Alien Trap’s Lee Vermeulen, one of the developers behind VR creation tool Modbox, received a brand new pair of Knuckles controllers recently. One of his first missions: show off Valve Skeletal Input System in detail, which was released in beta to developers late last month.
In a follow-up to his earlier video, which showed off how Valve’s SteamVR Skeletal Input works with a standard HTC Vibe controller, Vermeulen has put together a new video that zeros in on the high level of hand presence Valve’s upcoming motion controller can afford a user.
Using a HTC Vive for AR passthrough and a Zed Mini stereoscopic camera to capture the scene outside the headset, Vermeulen puts Knuckles through its paces, giving us a good look of a 1:1 comparison of physical hand movements and how the match up to the virtual counterparts.

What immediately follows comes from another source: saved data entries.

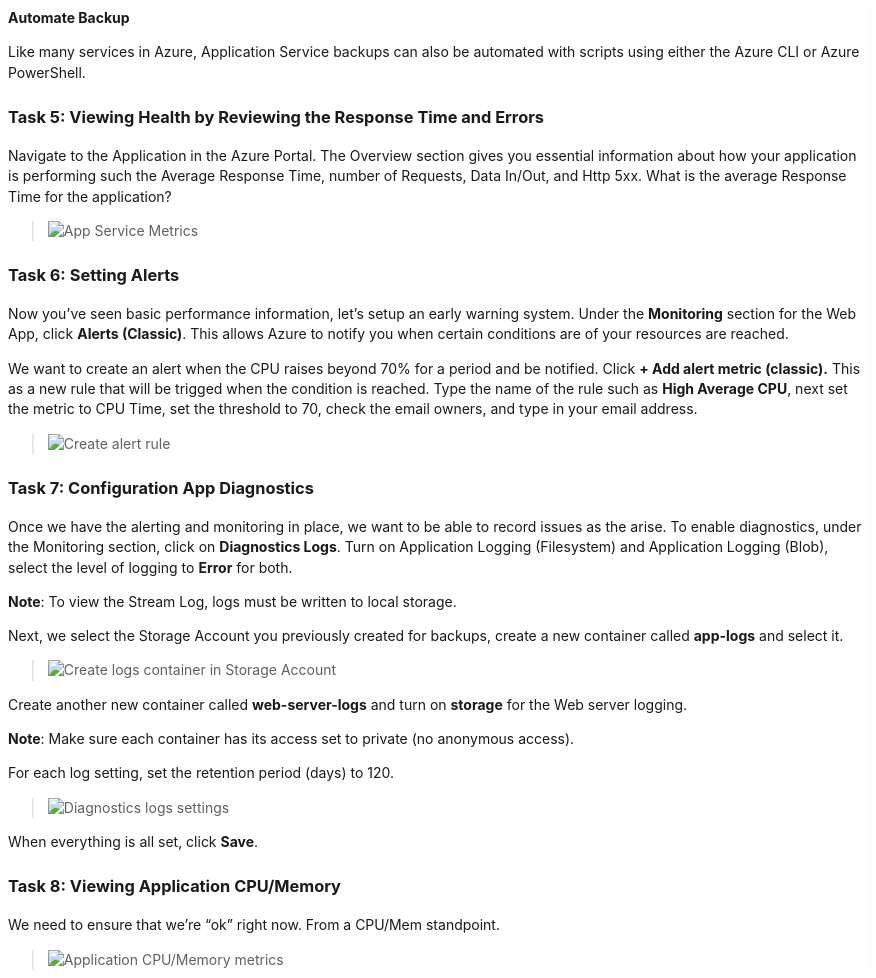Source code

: **Automate Backup**

Like many services in Azure, Application Service backups can also be automated with scripts using either the Azure CLI or Azure PowerShell.

### Task 5: Viewing Health by Reviewing the Response Time and Errors

Navigate to the Application in the Azure Portal. The Overview section gives you essential information about how your application is performing such the Average Response Time, number of Requests, Data In/Out, and Http 5xx. What is the average Response Time for the application?

> ![App Service Metrics](./media/image146.png)

### Task 6: Setting Alerts

Now you’ve seen basic performance information, let’s setup an early warning system. Under the **Monitoring** section for the Web App, click **Alerts (Classic)**. This allows Azure to notify you when certain conditions are of your resources are reached.

We want to create an alert when the CPU raises beyond 70% for a period and be notified. Click **+ Add alert metric (classic).** This as a new rule that will be trigged when the condition is reached. Type the name of the rule such as **High Average CPU**, next set the metric to CPU Time, set the threshold to 70, check the email owners, and type in your email address.

> ![Create alert rule](./media/image147.png)

### Task 7: Configuration App Diagnostics

Once we have the alerting and monitoring in place, we want to be able to record issues as the arise. To enable diagnostics, under the Monitoring section, click on **Diagnostics Logs**. Turn on Application Logging (Filesystem) and Application Logging (Blob), select the level of logging to **Error** for both.

**Note**: To view the Stream Log, logs must be written to local storage.

Next, we select the Storage Account you previously created for backups, create a new container called **app-logs** and select it.

> ![Create logs container in Storage Account](./media/image148.png)

Create another new container called **web-server-logs** and turn on **storage** for the Web server logging.

**Note**: Make sure each container has its access set to private (no anonymous access).

For each log setting, set the retention period (days) to 120.

> ![Diagnostics logs settings](./media/image149.png)

When everything is all set, click **Save**.

### Task 8: Viewing Application CPU/Memory

We need to ensure that we’re “ok” right now. From a CPU/Mem standpoint.

> ![Application CPU/Memory metrics](./media/image150.png)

Its seen in the video, Valve’s SteamVR Skeletal Input essentially does the job of estimating where a user’s fingers are at any given moment, and reproducing an in-game hand model to match. Data is gathered from Knuckles’ integrated capactive sensors, which are on many parts of the controller including its touchpads, control sticks, buttons, and capacitive ‘hot spots’, which line the grip of the controllers to capture individual finger movements. The Knuckles dev kit seen in the video is the company’s latest public iteration—a critical redesign of the previous, control stick-less design.

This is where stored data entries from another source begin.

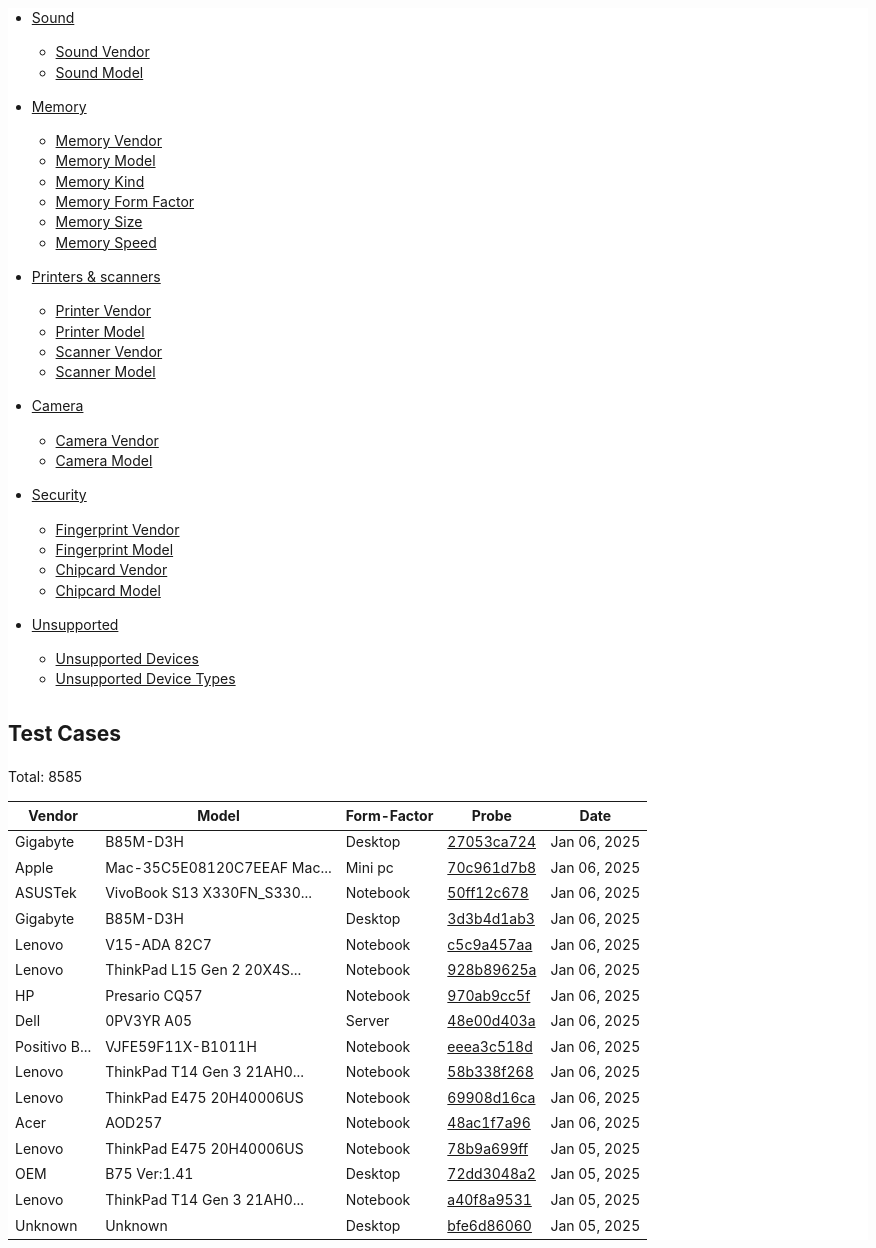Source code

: * [ Sound ](#sound)
  - [ Sound Vendor             ](#sound-vendor)
  - [ Sound Model              ](#sound-model)

* [ Memory ](#memory)
  - [ Memory Vendor            ](#memory-vendor)
  - [ Memory Model             ](#memory-model)
  - [ Memory Kind              ](#memory-kind)
  - [ Memory Form Factor       ](#memory-form-factor)
  - [ Memory Size              ](#memory-size)
  - [ Memory Speed             ](#memory-speed)

* [ Printers & scanners ](#printers--scanners)
  - [ Printer Vendor           ](#printer-vendor)
  - [ Printer Model            ](#printer-model)
  - [ Scanner Vendor           ](#scanner-vendor)
  - [ Scanner Model            ](#scanner-model)

* [ Camera ](#camera)
  - [ Camera Vendor            ](#camera-vendor)
  - [ Camera Model             ](#camera-model)

* [ Security ](#security)
  - [ Fingerprint Vendor       ](#fingerprint-vendor)
  - [ Fingerprint Model        ](#fingerprint-model)
  - [ Chipcard Vendor          ](#chipcard-vendor)
  - [ Chipcard Model           ](#chipcard-model)

* [ Unsupported ](#unsupported)
  - [ Unsupported Devices      ](#unsupported-devices)
  - [ Unsupported Device Types ](#unsupported-device-types)


Test Cases
----------

Total: 8585

| Vendor        | Model                       | Form-Factor | Probe                                                      | Date         |
|---------------|-----------------------------|-------------|------------------------------------------------------------|--------------|
| Gigabyte      | B85M-D3H                    | Desktop     | [27053ca724](https://linux-hardware.org/?probe=27053ca724) | Jan 06, 2025 |
| Apple         | Mac-35C5E08120C7EEAF Mac... | Mini pc     | [70c961d7b8](https://linux-hardware.org/?probe=70c961d7b8) | Jan 06, 2025 |
| ASUSTek       | VivoBook S13 X330FN_S330... | Notebook    | [50ff12c678](https://linux-hardware.org/?probe=50ff12c678) | Jan 06, 2025 |
| Gigabyte      | B85M-D3H                    | Desktop     | [3d3b4d1ab3](https://linux-hardware.org/?probe=3d3b4d1ab3) | Jan 06, 2025 |
| Lenovo        | V15-ADA 82C7                | Notebook    | [c5c9a457aa](https://linux-hardware.org/?probe=c5c9a457aa) | Jan 06, 2025 |
| Lenovo        | ThinkPad L15 Gen 2 20X4S... | Notebook    | [928b89625a](https://linux-hardware.org/?probe=928b89625a) | Jan 06, 2025 |
| HP            | Presario CQ57               | Notebook    | [970ab9cc5f](https://linux-hardware.org/?probe=970ab9cc5f) | Jan 06, 2025 |
| Dell          | 0PV3YR A05                  | Server      | [48e00d403a](https://linux-hardware.org/?probe=48e00d403a) | Jan 06, 2025 |
| Positivo B... | VJFE59F11X-B1011H           | Notebook    | [eeea3c518d](https://linux-hardware.org/?probe=eeea3c518d) | Jan 06, 2025 |
| Lenovo        | ThinkPad T14 Gen 3 21AH0... | Notebook    | [58b338f268](https://linux-hardware.org/?probe=58b338f268) | Jan 06, 2025 |
| Lenovo        | ThinkPad E475 20H40006US    | Notebook    | [69908d16ca](https://linux-hardware.org/?probe=69908d16ca) | Jan 06, 2025 |
| Acer          | AOD257                      | Notebook    | [48ac1f7a96](https://linux-hardware.org/?probe=48ac1f7a96) | Jan 06, 2025 |
| Lenovo        | ThinkPad E475 20H40006US    | Notebook    | [78b9a699ff](https://linux-hardware.org/?probe=78b9a699ff) | Jan 05, 2025 |
| OEM           | B75 Ver:1.41                | Desktop     | [72dd3048a2](https://linux-hardware.org/?probe=72dd3048a2) | Jan 05, 2025 |
| Lenovo        | ThinkPad T14 Gen 3 21AH0... | Notebook    | [a40f8a9531](https://linux-hardware.org/?probe=a40f8a9531) | Jan 05, 2025 |
| Unknown       | Unknown                     | Desktop     | [bfe6d86060](https://linux-hardware.org/?probe=bfe6d86060) | Jan 05, 2025 |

In the video, Vermeulen demonstrates how Skeletal Input behaves both with and without a controller rendered in his hand. Featuring an ‘open palm’ design, he can even pet his cat while keeping the controllers strapped on.

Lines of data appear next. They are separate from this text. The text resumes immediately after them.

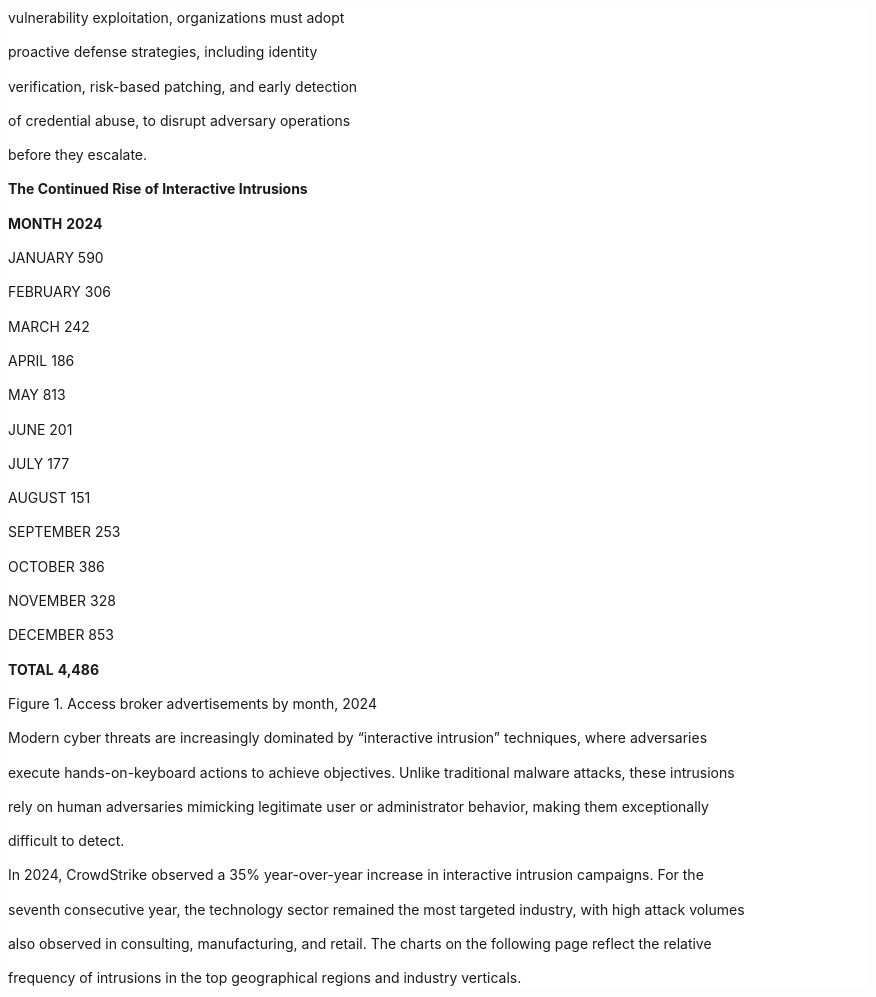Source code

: vulnerability exploitation, organizations must adopt

proactive defense strategies, including identity

verification, risk-based patching, and early detection

of credential abuse, to disrupt adversary operations

before they escalate.

**The Continued Rise of Interactive Intrusions**


**MONTH** **2024**

JANUARY 590

FEBRUARY 306

MARCH 242

APRIL 186

MAY 813

JUNE 201

JULY 177

AUGUST 151

SEPTEMBER 253

OCTOBER 386

NOVEMBER 328

DECEMBER 853

**TOTAL** **4,486**

Figure 1. Access broker advertisements by month, 2024


Modern cyber threats are increasingly dominated by “interactive intrusion” techniques, where adversaries

execute hands-on-keyboard actions to achieve objectives. Unlike traditional malware attacks, these intrusions

rely on human adversaries mimicking legitimate user or administrator behavior, making them exceptionally

difficult to detect.

In 2024, CrowdStrike observed a 35% year-over-year increase in interactive intrusion campaigns. For the

seventh consecutive year, the technology sector remained the most targeted industry, with high attack volumes

also observed in consulting, manufacturing, and retail. The charts on the following page reflect the relative

frequency of intrusions in the top geographical regions and industry verticals.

There’s still no word on consumer release of Knuckles, but the fact that Valve has already seeded big studios and indie developers alike with the motion controller dev kit means that hand presence is definitely the next big area of development for SteamVR hardware ecosystem and the apps therein. We’re certainly hoping for SteamVR base station-capable headsets, such as HTC Vive, to finally get access to greater hand presence—something Oculus Rift owners have had (albeit to a lesser extent than Knuckles) via the system’s 2016-era dedicated motion controllers, Oculus Touch.